*** Opening of EXERCISE INPUT ***

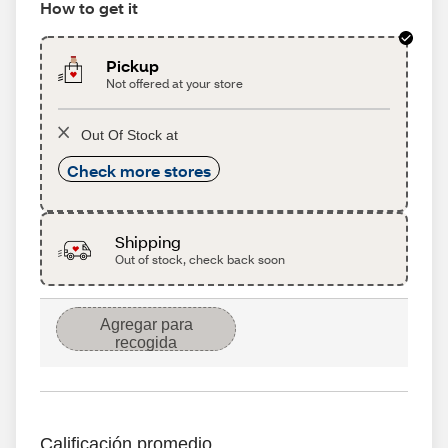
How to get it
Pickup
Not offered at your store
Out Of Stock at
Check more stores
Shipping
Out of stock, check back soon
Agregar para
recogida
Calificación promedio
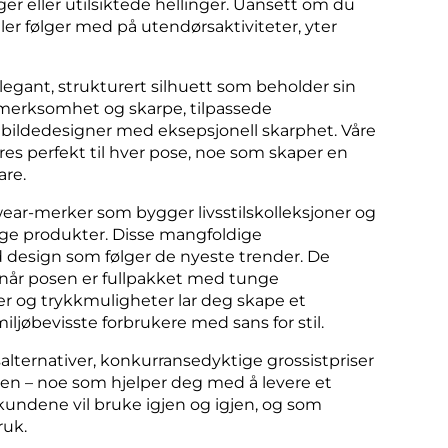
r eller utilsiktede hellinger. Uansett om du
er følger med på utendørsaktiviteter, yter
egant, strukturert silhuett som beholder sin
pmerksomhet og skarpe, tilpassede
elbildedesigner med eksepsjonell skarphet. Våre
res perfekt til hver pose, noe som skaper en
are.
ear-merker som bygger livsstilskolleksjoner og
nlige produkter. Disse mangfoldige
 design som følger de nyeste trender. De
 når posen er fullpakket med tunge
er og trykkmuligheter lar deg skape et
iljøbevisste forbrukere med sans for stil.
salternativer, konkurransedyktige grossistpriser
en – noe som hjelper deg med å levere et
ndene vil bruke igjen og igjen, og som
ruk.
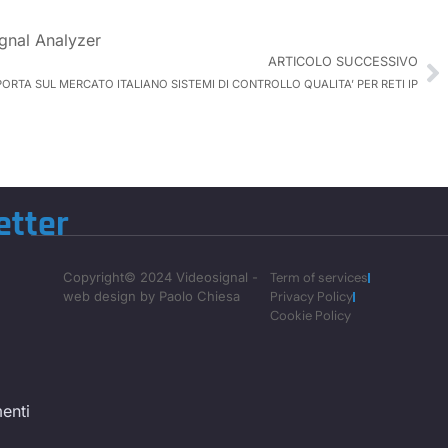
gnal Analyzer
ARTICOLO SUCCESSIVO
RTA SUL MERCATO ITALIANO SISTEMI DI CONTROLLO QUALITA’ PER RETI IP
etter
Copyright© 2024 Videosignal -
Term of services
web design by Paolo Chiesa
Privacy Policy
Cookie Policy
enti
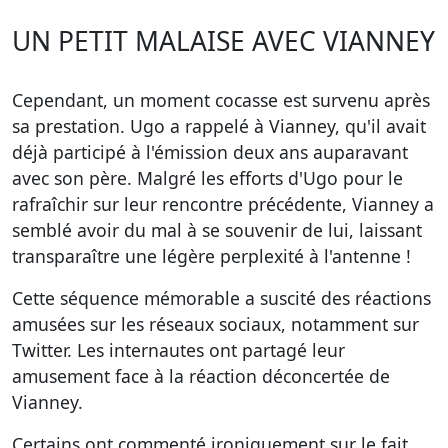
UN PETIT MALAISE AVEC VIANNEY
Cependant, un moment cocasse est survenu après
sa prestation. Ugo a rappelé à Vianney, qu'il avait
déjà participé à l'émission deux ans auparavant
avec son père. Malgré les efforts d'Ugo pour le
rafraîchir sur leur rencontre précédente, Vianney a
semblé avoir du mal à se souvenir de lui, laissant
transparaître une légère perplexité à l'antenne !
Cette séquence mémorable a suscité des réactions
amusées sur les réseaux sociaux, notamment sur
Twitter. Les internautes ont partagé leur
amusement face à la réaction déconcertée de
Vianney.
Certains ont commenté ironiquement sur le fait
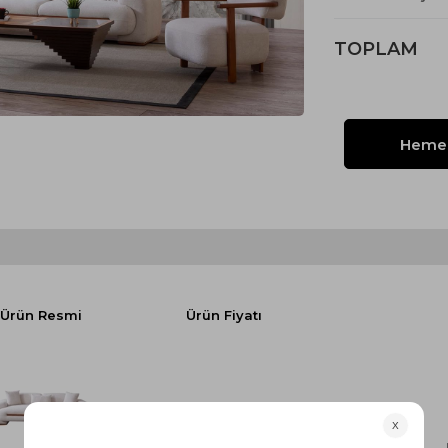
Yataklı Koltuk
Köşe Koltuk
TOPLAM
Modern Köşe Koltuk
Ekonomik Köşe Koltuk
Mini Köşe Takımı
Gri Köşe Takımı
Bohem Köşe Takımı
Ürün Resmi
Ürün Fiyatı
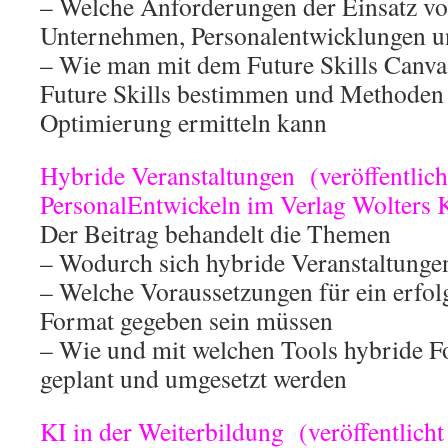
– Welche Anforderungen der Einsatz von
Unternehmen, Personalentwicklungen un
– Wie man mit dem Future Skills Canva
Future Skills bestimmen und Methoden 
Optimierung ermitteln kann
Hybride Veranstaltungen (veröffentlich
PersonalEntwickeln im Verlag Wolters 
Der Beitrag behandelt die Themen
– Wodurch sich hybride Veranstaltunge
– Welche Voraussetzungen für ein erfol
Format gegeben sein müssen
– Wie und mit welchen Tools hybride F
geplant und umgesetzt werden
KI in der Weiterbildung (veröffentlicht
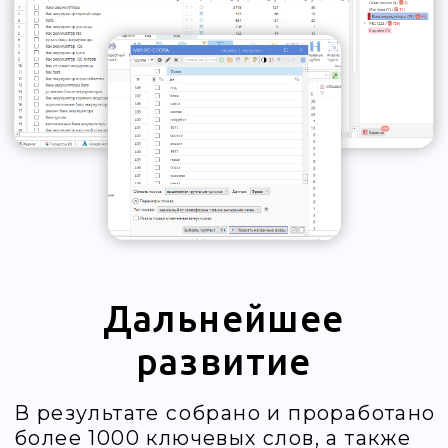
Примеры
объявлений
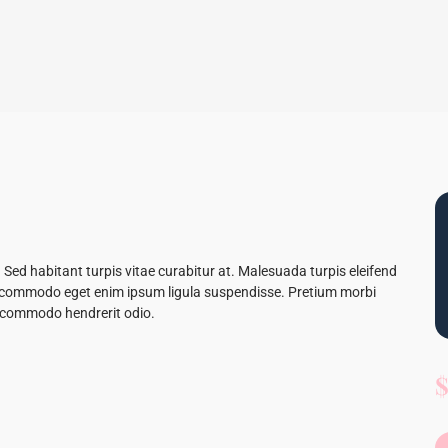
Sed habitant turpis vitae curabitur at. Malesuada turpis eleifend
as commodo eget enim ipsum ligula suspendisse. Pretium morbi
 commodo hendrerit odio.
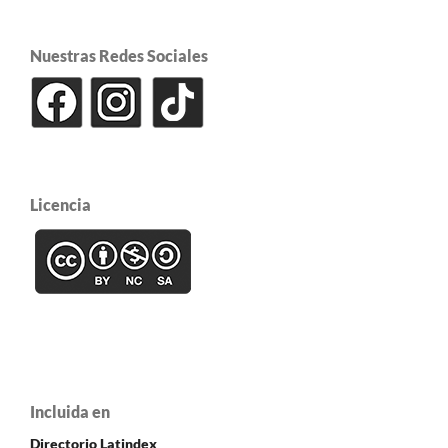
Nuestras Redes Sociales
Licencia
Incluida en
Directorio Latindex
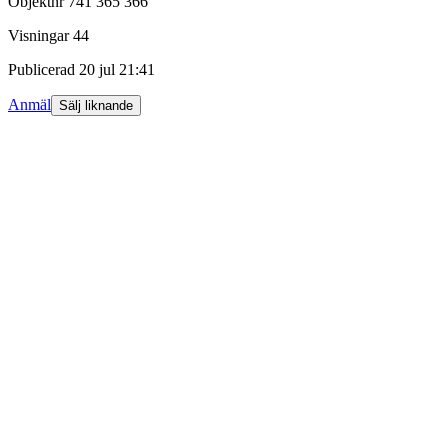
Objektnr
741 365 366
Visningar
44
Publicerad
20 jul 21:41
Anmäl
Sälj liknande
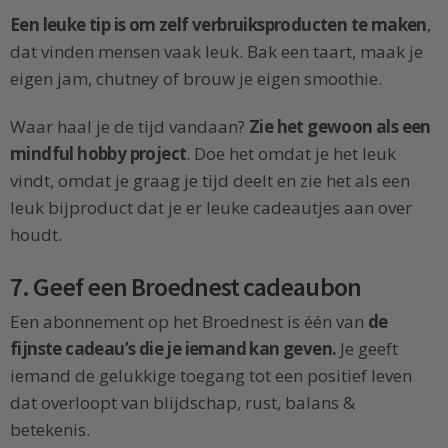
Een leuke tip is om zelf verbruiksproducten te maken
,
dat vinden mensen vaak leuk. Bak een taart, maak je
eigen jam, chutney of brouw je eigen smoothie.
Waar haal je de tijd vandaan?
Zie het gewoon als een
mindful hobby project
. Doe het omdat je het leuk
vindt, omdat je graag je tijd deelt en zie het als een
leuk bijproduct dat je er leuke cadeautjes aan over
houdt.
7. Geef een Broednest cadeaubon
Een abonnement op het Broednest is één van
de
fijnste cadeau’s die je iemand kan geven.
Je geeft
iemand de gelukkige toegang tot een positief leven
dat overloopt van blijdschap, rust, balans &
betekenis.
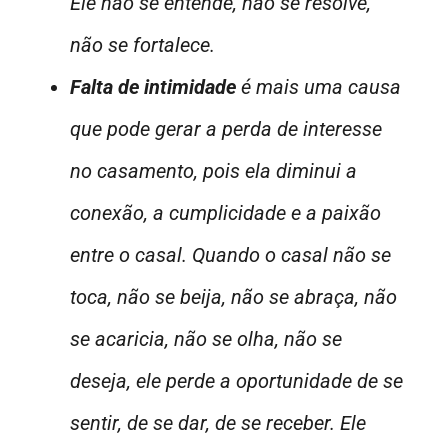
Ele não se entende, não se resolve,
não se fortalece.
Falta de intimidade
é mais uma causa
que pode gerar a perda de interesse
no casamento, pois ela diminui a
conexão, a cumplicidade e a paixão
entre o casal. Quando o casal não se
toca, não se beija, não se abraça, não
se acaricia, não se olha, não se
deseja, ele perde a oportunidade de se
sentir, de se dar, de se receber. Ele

*** Close of EXERCISE INPUT ***

• TRY IT
Exact copy, pictures excluded: from the line with "Optimierung ermitteln kann" up to and including the line with "as commodo eget" in the data above.

• TASK RESPONSE
Optimierung ermitteln kann
Hybride Veranstaltungen (veröffentlich
PersonalEntwickeln im Verlag Wolters 
Der Beitrag behandelt die Themen
– Wodurch sich hybride Veranstaltunge
– Welche Voraussetzungen für ein erfol
Format gegeben sein müssen
– Wie und mit welchen Tools hybride F
geplant und umgesetzt werden
KI in der Weiterbildung (veröffentlicht
Примеры
объявлений
Sed habitant turpis vitae curabitur at. Malesuada turpis eleifend
as commodo eget enim ipsum ligula suspendisse. Pretium morbi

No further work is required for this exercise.